Tunisian National Dialogue Quartet wins Nobel Peace Prize

It earned the prize for ‘its decisive contribution to the building of a pluralistic democracy in Tunisia’.

The Nobel Peace Prize. Picture: AFP.

JOHANNESBURG - The Norwegian Nobel Committee has announced that it has awarded the Nobel Peace Prize 2015 to the Tunisian National Dialogue Quartet, "for its decisive contribution to the building of a pluralistic democracy in Tunisia in the wake of the Jasmine Revolution of 2011".

The committee states that the Quartet was formed in the summer of 2013 when the democratisation process was in danger of collapsing as a result of political assassinations and widespread social unrest.

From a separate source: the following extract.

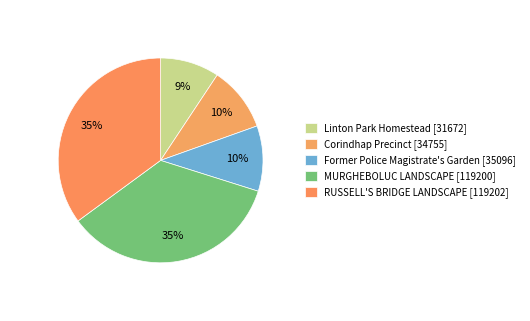

Approximately how many times larger is the value at MURGHEBOLUC LANDSCAPE compared to Corindhap Precinct?

3.4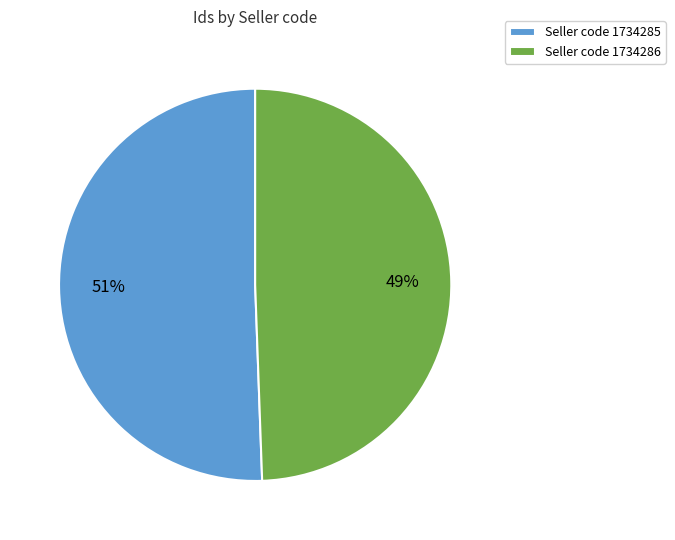

To the nearest percent, what is the average slice percentage?

50%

"It established an alternative, peaceful political process at a time when the country was on the brink of civil war. It was thus instrumental in enabling Tunisia, in the space of a few years, to establish a constitutional system of government guaranteeing fundamental rights for the entire population, irrespective of gender, political conviction or religious belief."

The quartet comprised four key organisations in Tunisian civil society, namely, the Tunisian General Labour Union, the Tunisian Confederation of Industry, Trade and Handicrafts, the Tunisian Human Rights League, and the Tunisian Order of Lawyers.

The committee says these organisations represent different sectors and values in Tunisian society: working life and welfare, principles of the rule of law and human rights.

"On this basis, the Quartet exercised its role as a mediator and driving force to advance peaceful democratic development in Tunisia with great moral authority. The Nobel Peace Prize for 2015 is awarded to this Quartet, not to the four individual organizations as such."

The prize, worth eight around $972,000, will be presented in Oslo on 10 December.